Ya se acerca la Navidad. En estos días, en la panadería de la empresa, se horneaban las roscas de aceite, las tortas de chicharrones y de manteca. En las calles se oían ruidos de juegos y de petardos, mezclados con voces de chiquillos que jaleaban las explosiones. No cesaban los villancicos, que por todas partes sonaban, acompañados de zambomba, pandereta, triángulo y botella.

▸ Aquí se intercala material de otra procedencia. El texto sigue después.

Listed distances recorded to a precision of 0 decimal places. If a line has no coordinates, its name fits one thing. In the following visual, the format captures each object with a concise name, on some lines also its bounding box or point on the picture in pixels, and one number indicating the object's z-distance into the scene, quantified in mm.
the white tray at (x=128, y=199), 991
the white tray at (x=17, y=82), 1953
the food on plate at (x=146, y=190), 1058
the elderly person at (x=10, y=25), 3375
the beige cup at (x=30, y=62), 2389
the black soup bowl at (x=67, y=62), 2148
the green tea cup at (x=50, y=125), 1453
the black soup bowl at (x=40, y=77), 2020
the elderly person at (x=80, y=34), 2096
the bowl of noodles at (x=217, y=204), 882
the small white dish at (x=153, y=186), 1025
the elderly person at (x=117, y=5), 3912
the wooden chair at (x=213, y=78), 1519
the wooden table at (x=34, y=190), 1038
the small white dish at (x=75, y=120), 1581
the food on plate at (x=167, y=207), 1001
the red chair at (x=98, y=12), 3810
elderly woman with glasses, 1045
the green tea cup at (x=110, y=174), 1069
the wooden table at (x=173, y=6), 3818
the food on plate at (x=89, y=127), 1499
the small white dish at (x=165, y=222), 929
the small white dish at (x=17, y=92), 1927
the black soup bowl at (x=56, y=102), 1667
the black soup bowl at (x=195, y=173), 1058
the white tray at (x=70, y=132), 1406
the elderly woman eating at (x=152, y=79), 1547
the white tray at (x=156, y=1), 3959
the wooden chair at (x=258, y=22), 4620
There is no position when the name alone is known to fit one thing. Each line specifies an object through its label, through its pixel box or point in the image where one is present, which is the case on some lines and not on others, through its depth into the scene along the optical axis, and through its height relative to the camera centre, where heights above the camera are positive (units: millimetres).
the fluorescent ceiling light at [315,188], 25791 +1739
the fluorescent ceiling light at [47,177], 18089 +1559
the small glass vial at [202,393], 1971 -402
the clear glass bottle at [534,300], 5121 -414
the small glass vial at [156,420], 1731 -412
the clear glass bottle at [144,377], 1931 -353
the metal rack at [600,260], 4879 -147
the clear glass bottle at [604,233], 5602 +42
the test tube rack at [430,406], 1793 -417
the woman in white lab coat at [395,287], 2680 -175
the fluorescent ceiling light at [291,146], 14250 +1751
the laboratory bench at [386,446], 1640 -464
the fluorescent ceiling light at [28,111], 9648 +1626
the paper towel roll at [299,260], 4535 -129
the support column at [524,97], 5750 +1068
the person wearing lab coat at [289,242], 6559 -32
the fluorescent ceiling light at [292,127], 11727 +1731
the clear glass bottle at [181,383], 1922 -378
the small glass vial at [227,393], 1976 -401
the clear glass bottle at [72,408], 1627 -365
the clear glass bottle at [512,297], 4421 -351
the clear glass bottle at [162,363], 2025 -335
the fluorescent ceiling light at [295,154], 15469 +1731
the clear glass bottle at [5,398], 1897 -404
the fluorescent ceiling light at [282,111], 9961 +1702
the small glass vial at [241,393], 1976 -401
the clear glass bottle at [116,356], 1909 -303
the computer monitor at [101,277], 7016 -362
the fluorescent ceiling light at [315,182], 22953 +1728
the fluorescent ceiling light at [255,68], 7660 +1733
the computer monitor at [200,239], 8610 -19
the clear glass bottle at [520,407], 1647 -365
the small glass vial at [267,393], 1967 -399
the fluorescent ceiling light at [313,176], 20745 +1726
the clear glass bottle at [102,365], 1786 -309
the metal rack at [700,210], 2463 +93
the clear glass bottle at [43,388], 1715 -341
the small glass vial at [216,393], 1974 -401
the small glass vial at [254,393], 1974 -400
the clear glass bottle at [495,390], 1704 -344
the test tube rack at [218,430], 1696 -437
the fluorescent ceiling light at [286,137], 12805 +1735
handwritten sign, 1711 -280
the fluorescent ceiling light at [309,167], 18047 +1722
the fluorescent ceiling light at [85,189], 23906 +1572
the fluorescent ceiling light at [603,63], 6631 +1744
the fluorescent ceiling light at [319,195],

En el valle sus notas reverberaban, porque, alegres, los cerros, conforme los escuchaban, las reflejaban.
Escribo aquí este relato para compartir, con los que por allí anduvieron, las emociones y sentimientos que creo que por el pueblo albergamos, y de paso aprovecho para desear a quienesquiera que lo lean, una Feliz Navidad y un mejor Año Nuevo.
Respuestas ya existentes para el anterior mensaje:
¡Qué hermosa descripción!
Más que la belleza de los paisajes cuentan los sentimientos. Sabes ver en cada elemento belleza. Eres capaz de trasmitir con tus palabras colores, aromas, texturas, sonidos, etc.
Se pueden cerrar los ojos y percibir todos los sentidos. No todas las personas pueden captar las maravillas que ofrece la Naturaleza. No todos pueden sentir la emoción de pertenecer a un lugar. Los hay los que viven comparando, añorando o despreciando uno u otro lugar.